Poetry Regarding Poetry

Sydney Sullivan, age 17

It is no mystery why Billy Collins has earned the title of Poet Laureate not once but twice. His diction is spectacular in its simplicity, as is the content he delves into. He provokes reflection in his contemplation of everyday objects: a window, a statue, a notebook. Never a pedant, he speaks to whomever dives into his work. The beauty in his poetry lies in its duality. Sparse yet elegant, succinct yet rich, and humorous yet sobering. In his collection, “The Trouble with Poetry and other Poems,” he tackles his identity as a writer of poetry while inspiring new poets with every stanza.

Collins discusses sorrow, nostalgia and gloom in an often lighthearted and ironic tone. In “The Revenant,” he writes from the perspective of a euthanized dog, redefining a heartbreaking concept as a comedic one. “When I licked your face, I thought of biting your nose,” he teases. And with that phrase the theme of grief is replaced by playful taunting. His ability to find humor in tragedy demonstrates the diverse lenses from which he observes the world.

A talented poet abides by no rules, and Collins flaunts this in “The Student.” He commences this piece with a laundry list of rules regarding poetic structure, and closes with his prompt defiance of the final rule: “always keep your poem in one season.” His grand finale frolics from summer to fall to winter, exemplifying his belief that guidelines are not applicable to poetry. In a whimsical rather than scornful tone, he denounces the rule makers attempting to constrain his mind.
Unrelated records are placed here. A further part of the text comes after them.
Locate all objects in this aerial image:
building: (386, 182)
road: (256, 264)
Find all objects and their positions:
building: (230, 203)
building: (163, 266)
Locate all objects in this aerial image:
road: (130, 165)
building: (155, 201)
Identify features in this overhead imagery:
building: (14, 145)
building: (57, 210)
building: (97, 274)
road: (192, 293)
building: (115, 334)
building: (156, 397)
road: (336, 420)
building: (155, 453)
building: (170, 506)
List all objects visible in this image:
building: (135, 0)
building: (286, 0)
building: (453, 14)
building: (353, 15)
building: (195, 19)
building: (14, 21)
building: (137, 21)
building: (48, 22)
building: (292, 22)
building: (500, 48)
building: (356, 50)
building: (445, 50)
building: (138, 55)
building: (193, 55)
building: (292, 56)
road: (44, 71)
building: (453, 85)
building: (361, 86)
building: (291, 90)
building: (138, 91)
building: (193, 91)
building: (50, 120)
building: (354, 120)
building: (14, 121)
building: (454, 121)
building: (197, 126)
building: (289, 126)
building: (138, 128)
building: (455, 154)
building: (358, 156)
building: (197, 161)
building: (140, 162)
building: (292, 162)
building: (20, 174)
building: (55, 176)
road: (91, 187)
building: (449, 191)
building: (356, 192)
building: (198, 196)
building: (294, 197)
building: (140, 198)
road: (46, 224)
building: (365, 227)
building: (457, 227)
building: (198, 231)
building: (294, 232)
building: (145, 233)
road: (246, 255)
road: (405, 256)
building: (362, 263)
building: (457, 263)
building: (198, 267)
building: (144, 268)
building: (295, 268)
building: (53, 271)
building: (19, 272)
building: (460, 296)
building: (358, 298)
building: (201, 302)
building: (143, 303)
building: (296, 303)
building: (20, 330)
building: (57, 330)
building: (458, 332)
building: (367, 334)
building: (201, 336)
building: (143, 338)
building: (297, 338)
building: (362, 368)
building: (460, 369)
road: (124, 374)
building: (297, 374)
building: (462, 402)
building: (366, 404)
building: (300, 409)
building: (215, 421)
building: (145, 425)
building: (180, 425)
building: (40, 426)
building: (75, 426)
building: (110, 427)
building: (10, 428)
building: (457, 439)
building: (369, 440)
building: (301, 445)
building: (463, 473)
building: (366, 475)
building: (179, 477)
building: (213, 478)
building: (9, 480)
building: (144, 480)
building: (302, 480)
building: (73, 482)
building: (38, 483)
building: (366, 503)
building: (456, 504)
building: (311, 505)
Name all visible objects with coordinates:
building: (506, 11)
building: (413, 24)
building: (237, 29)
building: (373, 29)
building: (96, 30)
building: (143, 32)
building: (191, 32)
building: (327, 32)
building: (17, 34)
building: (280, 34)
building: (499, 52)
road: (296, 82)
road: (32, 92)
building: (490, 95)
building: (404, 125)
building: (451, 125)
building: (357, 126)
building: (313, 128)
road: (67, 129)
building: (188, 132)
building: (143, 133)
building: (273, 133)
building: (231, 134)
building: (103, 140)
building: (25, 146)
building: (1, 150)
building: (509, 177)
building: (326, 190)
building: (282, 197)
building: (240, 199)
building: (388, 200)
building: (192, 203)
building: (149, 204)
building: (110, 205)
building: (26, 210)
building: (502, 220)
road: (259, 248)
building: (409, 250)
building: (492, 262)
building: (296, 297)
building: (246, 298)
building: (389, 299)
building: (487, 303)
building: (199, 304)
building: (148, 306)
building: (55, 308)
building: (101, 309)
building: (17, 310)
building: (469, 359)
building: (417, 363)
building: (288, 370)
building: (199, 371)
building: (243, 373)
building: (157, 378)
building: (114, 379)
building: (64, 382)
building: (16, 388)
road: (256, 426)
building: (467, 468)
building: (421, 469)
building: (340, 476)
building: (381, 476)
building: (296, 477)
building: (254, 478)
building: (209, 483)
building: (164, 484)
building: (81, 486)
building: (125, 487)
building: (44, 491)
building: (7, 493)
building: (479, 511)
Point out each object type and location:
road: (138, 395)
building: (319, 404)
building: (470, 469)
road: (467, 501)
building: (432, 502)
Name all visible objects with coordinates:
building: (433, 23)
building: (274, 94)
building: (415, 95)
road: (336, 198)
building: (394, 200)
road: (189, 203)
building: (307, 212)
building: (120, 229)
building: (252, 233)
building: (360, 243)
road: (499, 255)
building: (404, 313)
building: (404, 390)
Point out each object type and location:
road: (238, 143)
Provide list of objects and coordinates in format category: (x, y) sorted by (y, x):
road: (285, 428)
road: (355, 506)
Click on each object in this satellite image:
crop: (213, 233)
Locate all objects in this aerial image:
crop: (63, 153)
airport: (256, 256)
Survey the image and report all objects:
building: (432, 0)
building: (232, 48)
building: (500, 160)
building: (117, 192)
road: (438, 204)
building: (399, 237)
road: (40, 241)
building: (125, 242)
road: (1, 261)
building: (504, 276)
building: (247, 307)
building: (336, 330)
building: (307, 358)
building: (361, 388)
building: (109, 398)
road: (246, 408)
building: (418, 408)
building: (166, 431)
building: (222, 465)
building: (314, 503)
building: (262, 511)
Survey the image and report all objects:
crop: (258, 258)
The reader only learns the “trouble with poetry” in Collins’s final poem, where it is finally revealed that there is no true trouble with poetry at all. “The trouble with poetry is,” Collins writes, “that it encourages the writing of more poetry, more guppies crowding the fish tank, more baby rabbits hopping out of their mothers into the dewy grass.” In these fleeting phrases, Collins answers the question posed by every reader as they gaze down upon his latest collection: How can a poet find flaws in his passion? It turns out that the “trouble” is not a trouble at all, but rather a complexity that defines poetry as art instead of mere words. Poetry is a gateway to infinite observations and realizations. This language will discontinue only when “we have compared everything in the world to everything else in the world” which clearly will never occur. With these words Billy Collins challenges every reader, regardless of age, class or education, to commence their comparisons of worldly objects.